Mayor Agrees To Meet With Angry Parking Ticket Victims Association
If you're frustrated with getting $73 parking tickets on those annoying street-sweeping days, you're not alone. The Los Angeles Parking Freedom Initiative is a grass-roots group trying to make it known that they're less than enthused about the parking ticket sitch in L.A. The group is making some headway: Mayor Eric Garcetti announced on Thursday that he's creating a panel to hear them out and chat about the ways they can solve some of our parking ticket woes.

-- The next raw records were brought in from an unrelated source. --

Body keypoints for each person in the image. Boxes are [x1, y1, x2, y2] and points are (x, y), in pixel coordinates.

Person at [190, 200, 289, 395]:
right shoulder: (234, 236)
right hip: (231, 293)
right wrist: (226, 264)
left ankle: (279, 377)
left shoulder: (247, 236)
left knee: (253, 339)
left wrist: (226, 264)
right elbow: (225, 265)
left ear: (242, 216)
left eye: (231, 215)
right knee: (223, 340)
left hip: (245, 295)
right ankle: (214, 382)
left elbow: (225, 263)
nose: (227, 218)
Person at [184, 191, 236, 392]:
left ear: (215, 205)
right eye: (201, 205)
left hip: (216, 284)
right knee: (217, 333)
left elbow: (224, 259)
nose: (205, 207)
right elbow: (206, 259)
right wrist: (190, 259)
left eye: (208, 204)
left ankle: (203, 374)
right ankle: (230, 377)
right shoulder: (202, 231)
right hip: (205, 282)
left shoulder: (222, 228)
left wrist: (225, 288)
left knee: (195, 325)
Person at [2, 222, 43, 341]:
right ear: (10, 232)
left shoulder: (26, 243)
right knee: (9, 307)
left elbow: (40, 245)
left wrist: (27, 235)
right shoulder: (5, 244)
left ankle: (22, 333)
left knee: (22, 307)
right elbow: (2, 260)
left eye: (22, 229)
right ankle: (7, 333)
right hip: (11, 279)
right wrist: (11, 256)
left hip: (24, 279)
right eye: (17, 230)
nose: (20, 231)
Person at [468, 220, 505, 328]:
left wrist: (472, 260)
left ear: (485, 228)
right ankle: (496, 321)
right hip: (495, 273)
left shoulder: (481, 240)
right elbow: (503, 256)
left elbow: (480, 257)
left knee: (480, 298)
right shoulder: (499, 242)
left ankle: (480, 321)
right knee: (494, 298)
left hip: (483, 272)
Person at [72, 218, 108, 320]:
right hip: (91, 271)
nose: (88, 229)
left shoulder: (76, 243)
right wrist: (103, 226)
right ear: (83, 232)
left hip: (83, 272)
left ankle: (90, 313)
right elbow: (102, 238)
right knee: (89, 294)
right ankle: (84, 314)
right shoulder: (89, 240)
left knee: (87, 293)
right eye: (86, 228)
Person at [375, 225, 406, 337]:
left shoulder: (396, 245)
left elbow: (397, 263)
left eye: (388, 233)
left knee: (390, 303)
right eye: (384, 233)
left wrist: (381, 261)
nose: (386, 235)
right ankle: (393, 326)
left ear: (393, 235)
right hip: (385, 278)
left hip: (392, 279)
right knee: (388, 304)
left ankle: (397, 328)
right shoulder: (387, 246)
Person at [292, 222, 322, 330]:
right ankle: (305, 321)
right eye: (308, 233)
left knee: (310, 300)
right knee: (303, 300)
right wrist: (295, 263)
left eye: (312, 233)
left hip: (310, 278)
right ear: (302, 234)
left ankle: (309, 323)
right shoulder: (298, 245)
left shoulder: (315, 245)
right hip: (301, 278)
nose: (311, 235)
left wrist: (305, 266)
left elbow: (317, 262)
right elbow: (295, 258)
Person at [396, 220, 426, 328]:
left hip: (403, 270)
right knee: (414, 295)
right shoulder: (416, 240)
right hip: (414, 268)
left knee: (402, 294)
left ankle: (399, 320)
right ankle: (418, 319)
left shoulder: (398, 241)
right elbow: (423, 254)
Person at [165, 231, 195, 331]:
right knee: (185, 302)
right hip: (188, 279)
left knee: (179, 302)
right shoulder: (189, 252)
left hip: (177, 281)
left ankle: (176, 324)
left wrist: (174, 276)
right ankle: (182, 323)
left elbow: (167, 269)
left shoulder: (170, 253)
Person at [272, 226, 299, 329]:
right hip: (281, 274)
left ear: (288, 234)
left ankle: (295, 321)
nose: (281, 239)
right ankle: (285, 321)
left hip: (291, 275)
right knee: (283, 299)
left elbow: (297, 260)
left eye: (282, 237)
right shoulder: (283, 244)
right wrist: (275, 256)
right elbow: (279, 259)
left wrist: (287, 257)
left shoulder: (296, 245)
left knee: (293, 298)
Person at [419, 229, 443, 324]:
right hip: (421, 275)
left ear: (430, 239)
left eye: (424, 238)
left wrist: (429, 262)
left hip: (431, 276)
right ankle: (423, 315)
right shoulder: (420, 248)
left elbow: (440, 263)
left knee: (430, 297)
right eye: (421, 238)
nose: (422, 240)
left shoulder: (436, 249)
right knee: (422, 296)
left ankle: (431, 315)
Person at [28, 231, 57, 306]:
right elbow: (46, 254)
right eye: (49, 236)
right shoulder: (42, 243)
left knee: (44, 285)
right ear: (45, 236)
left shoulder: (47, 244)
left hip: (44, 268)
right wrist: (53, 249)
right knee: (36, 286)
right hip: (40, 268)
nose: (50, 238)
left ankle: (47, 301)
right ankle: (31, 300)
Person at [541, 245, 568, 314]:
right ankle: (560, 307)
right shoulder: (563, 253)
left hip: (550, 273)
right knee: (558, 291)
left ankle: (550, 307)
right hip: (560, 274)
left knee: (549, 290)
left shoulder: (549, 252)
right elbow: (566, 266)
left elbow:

The founder of the Los Angeles Parking Freedom Initiative, Steven Vincent, told the L.A. Times that they want to talk to Garcetti about lowering the costs of fines, making parking signs less confusing (come on, who has time to read the parking restrictions of five different signs on one pole?) and increasing the parking hours on certain streets.
Earlier this week, the Los Angeles Parking Freedom Initiative group blasted Garcetti's recently-released budget plan to hire 50 more part-time parking enforcement officers, reported KABC. Seems like he heard them loud and clear since the panel group was announced a couple of days later. A line in the budget noted that hiring the additional staff would help add an estimated $5 million annual revenue garnered from parking tickets, reported the L.A. Daily News.
The grass-roots group claimed the additional officers would hand out more tickets and that the city was too focused on generating revenue from parking citations. However, Garcetti's team said the increased staff would help with special events, traffic control and reduce overtime.
There were 2.6 million tickets issued last year and a total of $150 million in revenue from the fines, according to the Daily News. Garcetti won't be raising the cost of parking citations, though (which include $73 for parking during street-cleaning or $63 for parking at an expired meter).
The Los Angeles Parking Freedom Initiative hopes to change the parking policies on the March 2015 municipal ballot.
"What we want is real, systemic reform," Vincent told the Times.